State legislators urge UP to drop suit against Palestine, Texas NEWSWIRE

State legislators urge UP to drop suit against Palestine, Texas NEWSWIRE

By Angela Cotey | December 5, 2019

| Last updated on November 3, 2020


Get a weekly roundup of the industry news you need.

Palestine_Shop_Patterson
Workers repair a boxcar at a Missouri Pacific car shop in Palestine, Texas, in July 1963. The shop, operated by Union Pacific since its merger with the MoPac, is at the center of a lawsuit to end the railroad’s agreement to guarantee jobs in Palestine.
Steve Patterson

PALESTINE, Texas — Two state legislators have issued a statement calling on Union Pacific to drop its effort to overturn an almost 150-year-old law guaranteeing railroad jobs in Palestine.

The railroad filed suit in late November to void the agreement dating to 1872 which requires 0.52 percent of its workforce to be based in Palestine, site of a car shop. [See “UP sues to end employment provision in Texas town,” Trains News Wire, Dec. 2, 2019.]

The statement by state Rep.
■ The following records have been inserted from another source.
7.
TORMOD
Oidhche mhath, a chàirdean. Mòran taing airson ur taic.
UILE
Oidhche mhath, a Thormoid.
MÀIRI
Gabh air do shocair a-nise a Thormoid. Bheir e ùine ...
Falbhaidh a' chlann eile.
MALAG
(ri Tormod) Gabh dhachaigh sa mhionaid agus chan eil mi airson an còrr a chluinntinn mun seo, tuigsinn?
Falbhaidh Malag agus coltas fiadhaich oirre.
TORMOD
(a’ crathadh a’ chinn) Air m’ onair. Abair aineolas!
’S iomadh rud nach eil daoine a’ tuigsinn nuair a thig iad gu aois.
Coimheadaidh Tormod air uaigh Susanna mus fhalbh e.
Cody Harris (R-Corsicana) and state Sen. Robert Nichols (R-District 3) urges Union Pacific “to uphold the current contract and abandon its attempt to break this long-standing agreement. Breaking the agreement or convincing a court to nullify the contract would have a devastating impact on our local economy and the 60 families who’ve devoted their lives and their careers to Union Pacific.”
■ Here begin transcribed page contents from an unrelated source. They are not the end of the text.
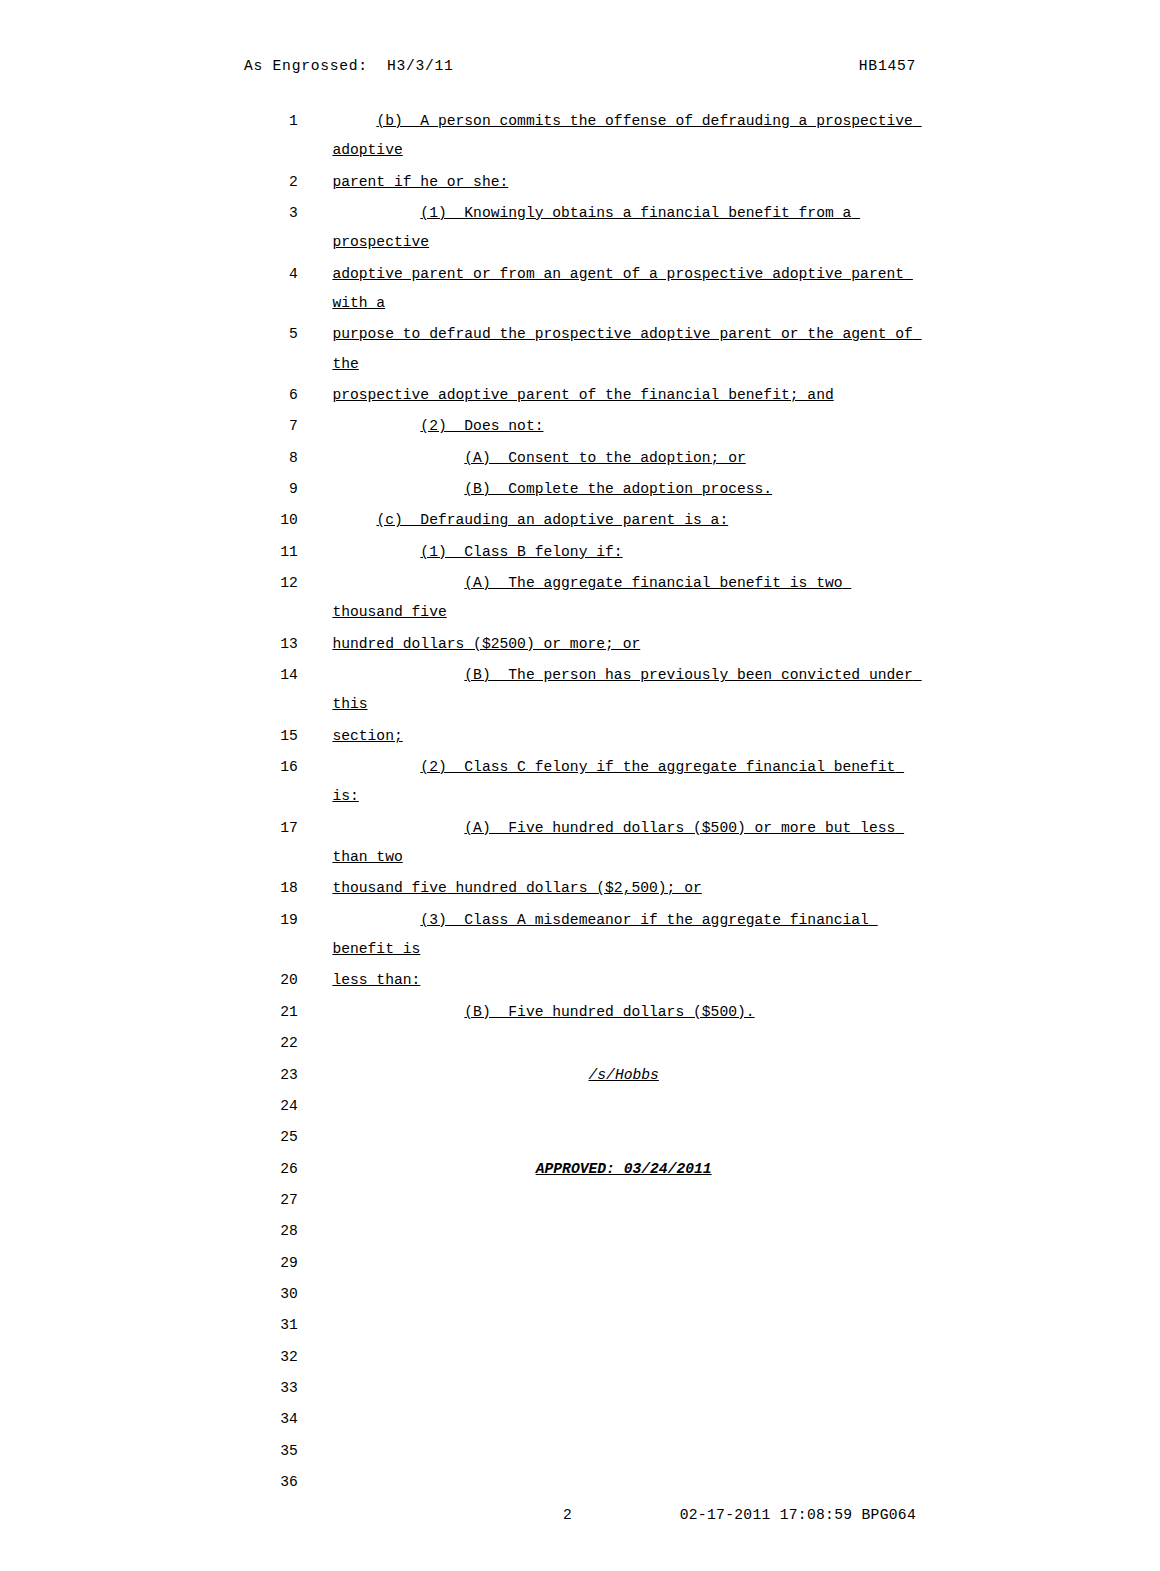As Engrossed: H3/3/11 HB1457
| 1 | (b) A person commits the offense of defrauding a prospective adoptive |
| 2 | parent if he or she: |
| 3 | (1) Knowingly obtains a financial benefit from a prospective |
| 4 | adoptive parent or from an agent of a prospective adoptive parent with a |
| 5 | purpose to defraud the prospective adoptive parent or the agent of the |
| 6 | prospective adoptive parent of the financial benefit; and |
| 7 | (2) Does not: |
| 8 | (A) Consent to the adoption; or |
| 9 | (B) Complete the adoption process. |
| 10 | (c) Defrauding an adoptive parent is a: |
| 11 | (1) Class B felony if: |
| 12 | (A) The aggregate financial benefit is two thousand five |
| 13 | hundred dollars ($2500) or more; or |
| 14 | (B) The person has previously been convicted under this |
| 15 | section; |
| 16 | (2) Class C felony if the aggregate financial benefit is: |
| 17 | (A) Five hundred dollars ($500) or more but less than two |
| 18 | thousand five hundred dollars ($2,500); or |
| 19 | (3) Class A misdemeanor if the aggregate financial benefit is |
| 20 | less than: |
| 21 | (B) Five hundred dollars ($500). |
| 22 | |
| 23 | /s/Hobbs |
| 24 | |
| 25 | |
| 26 | APPROVED: 03/24/2011 |
| 27 | |
| 28 | |
| 29 | |
| 30 | |
| 31 | |
| 32 | |
| 33 | |
| 34 | |
| 35 | |
| 36 | |
2 02-17-2011 17:08:59 BPG064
The Palestine Herald-Press quotes Palestine Mayor Steve Presley as saying this is not the first time the agreement has been challenged in court. “UP attempted something like this in the 1970s,” Presley told the paper. “We beat them then. Our job is to figure out a way to beat them now.”

Since that time, however, the Interstate Commerce Commission has been replaced as the rail regulating body by the Surface Transportation Board, and unnamed legal experts told the paper the city will likely lose its legal battle with the railroad.